By the end of week 4, I seemed to have natural appetite suppression and a conscious control over how I chose to respond to hunger signals. That is one of the first stages. I might still have had a feeling of tiredness or fatigue if I didn’t eat for a while (such as my first 30-hour fast*, which was at the end of week 4), but I could actually DO the fast.
[*Note: fasting is not necessary, but it was out of convenience - I had breakfast one day but didn’t have time for lunch and worked late, so I decided to skip dinner and just go to bed, and then when I got up the next day I discovered I could keep going until lunch time. I was like a kid playing with his newly discovered superpower.]
Probably by weeks 8 - 10 or so when I started to feel like I had normal energy levels all of the time regardless of when, how much, or what type of food I had eaten, and could easily skip meals for convenience and go for 24 hours between meals if I wanted to without it taking much effort.
It’s a continuous process. I’m in week 21 now and getting close to what I assume is being fully fat adapted. It’s weird, really, the sensation, when you take time to stop and notice it, of having total conscious control over your eating behavior.
There is a paradox of weight management which says “Why would a fat person ever be hungry?” because since he/she has enough stored energy, why would they feel a need to eat more? Why doesn’t the presence of body fat turn off the hunger signals?
When you are fat adapted, the paradox is resolved. You have created the metabolic changes needed to easily burn stored (or eaten) fat, so your body just dips into those reserves without complaint, whenever it needs the energy. It no longer has the “Oh crap, I’m starving, make the brain find me food” response.

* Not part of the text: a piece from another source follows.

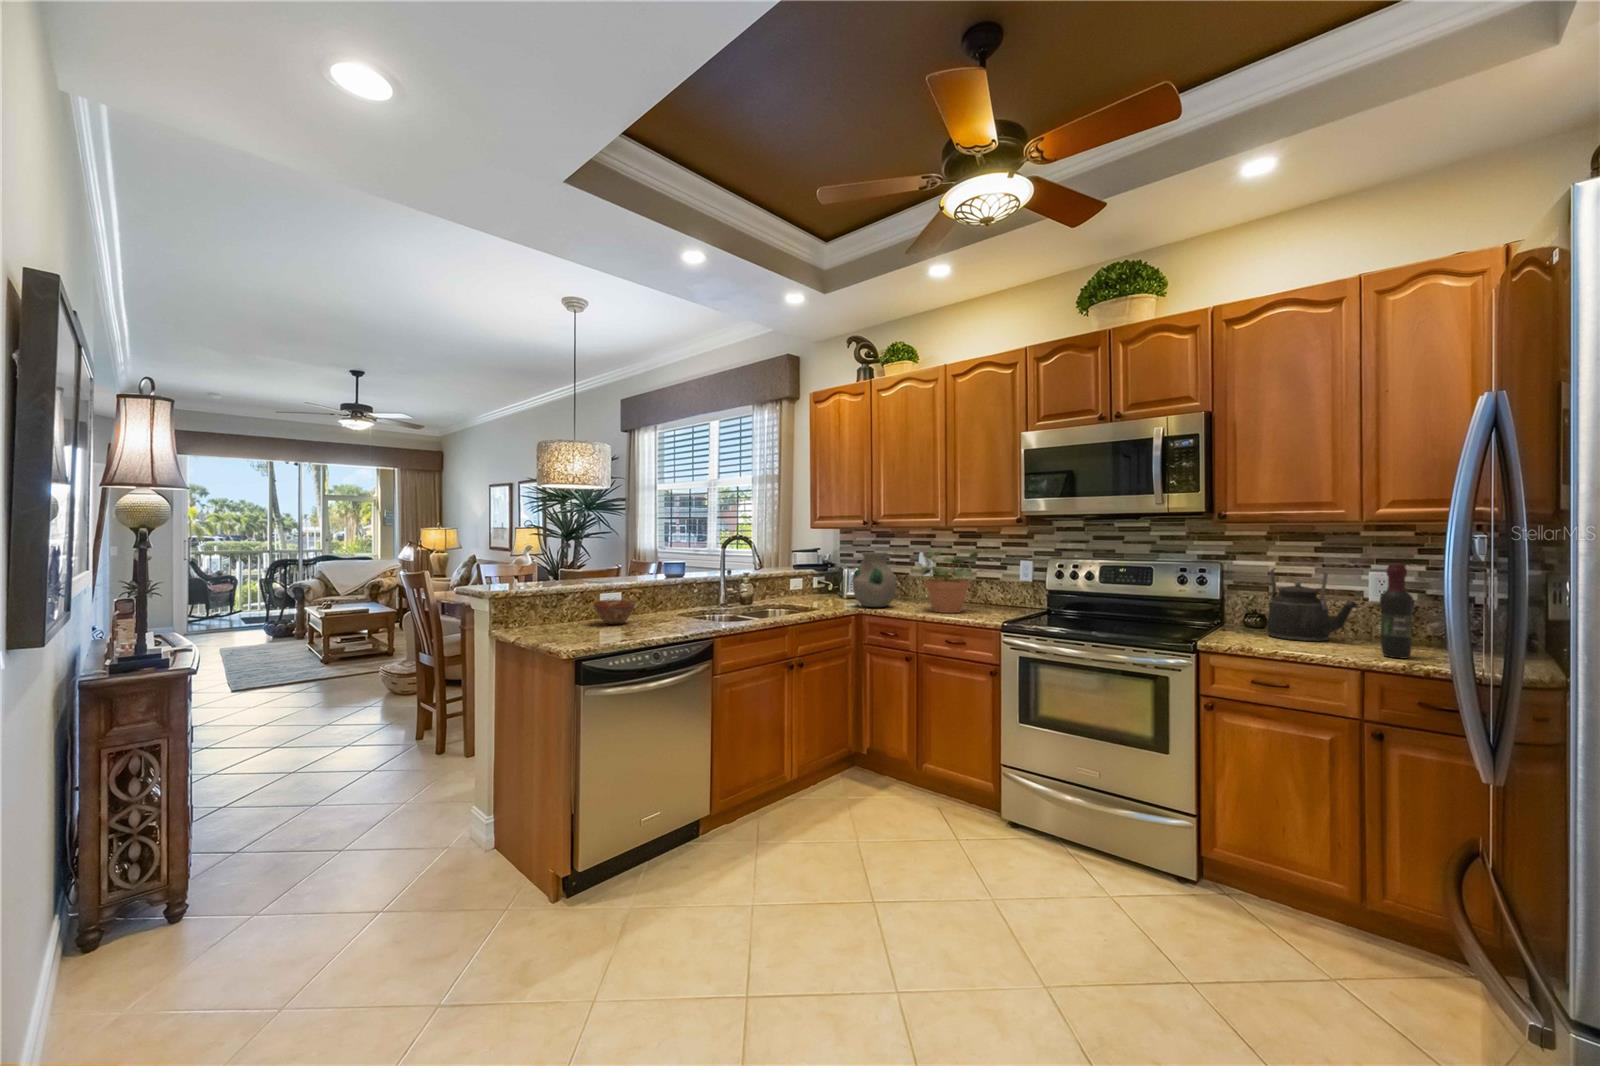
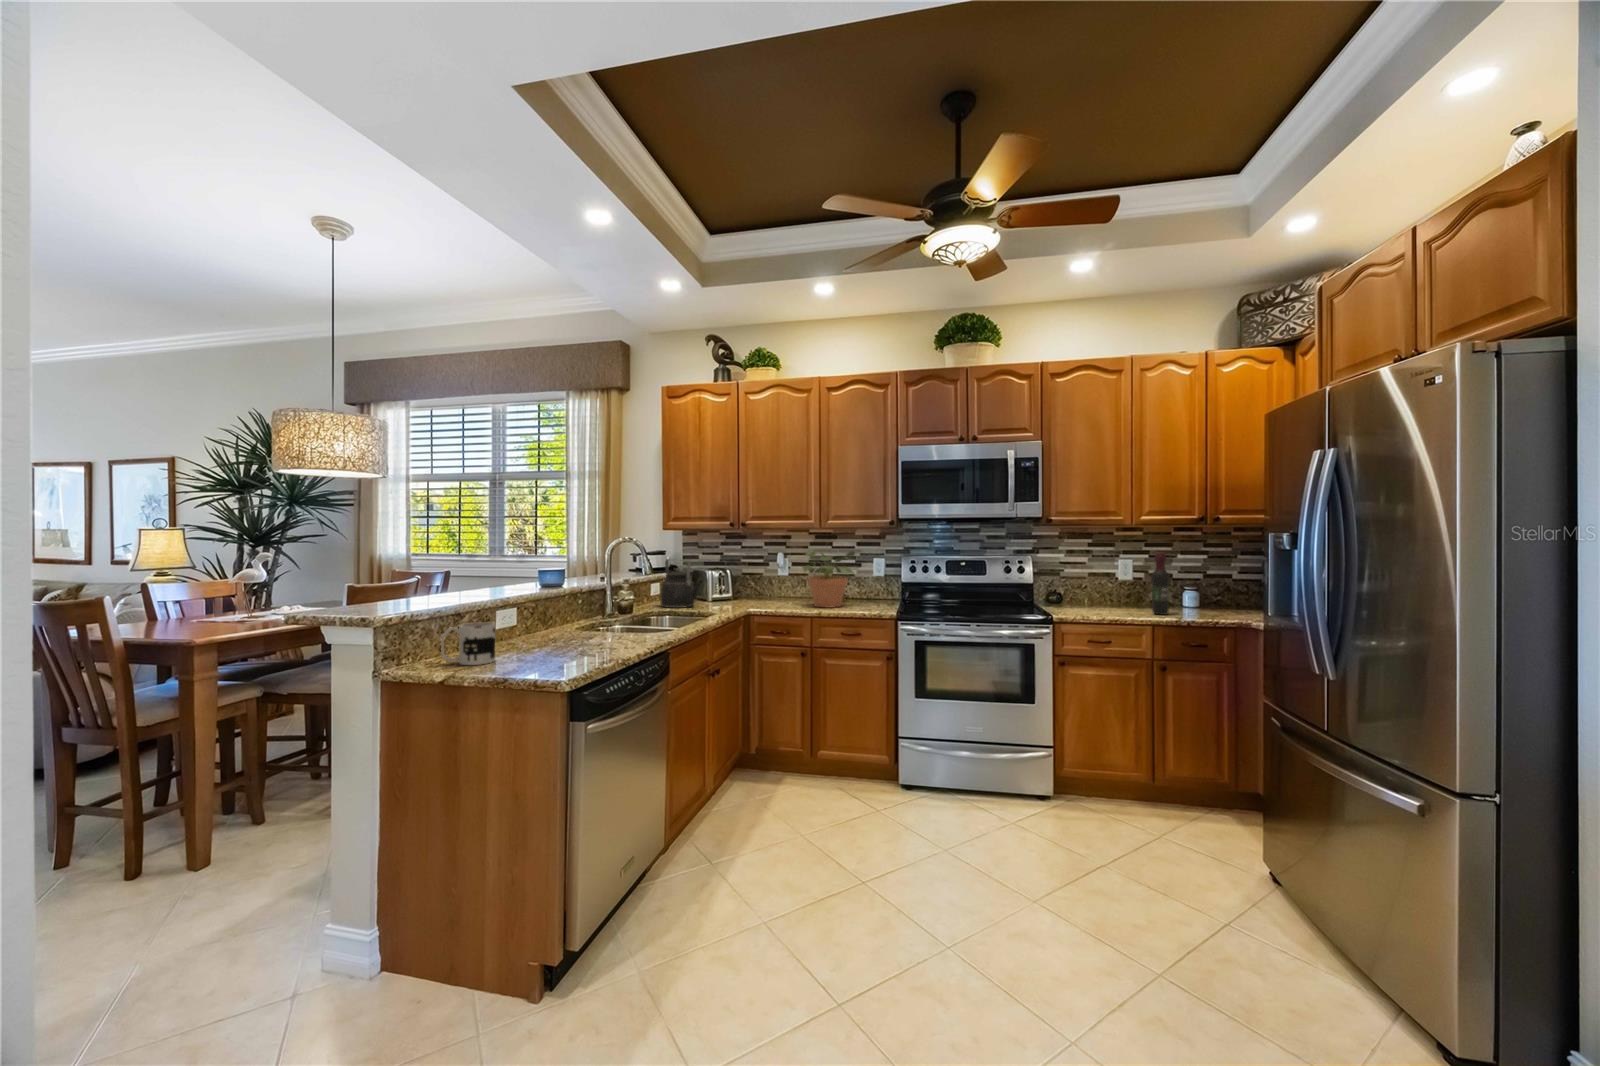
vase: present [852,552,896,607] -> none [733,553,776,607]
kettle: present [1267,568,1358,641] -> present [661,559,702,608]
ceramic bowl: present [594,600,636,624] -> none [498,616,554,647]
mug: none [536,601,573,633] -> present [441,622,496,665]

I really am almost never really HUNGRY any more. That makes me able to use food as a tool for health management rather than a substance that I crave or am compelled to eat. Meaning I choose when to eat, what to eat, based on healthy food choices, proper amounts, and what fits with my schedule.
When you get to where you can do that naturally, without a feeling of being deprived, hungry, or fatigued, that’s probably where full fat adaptation would come in.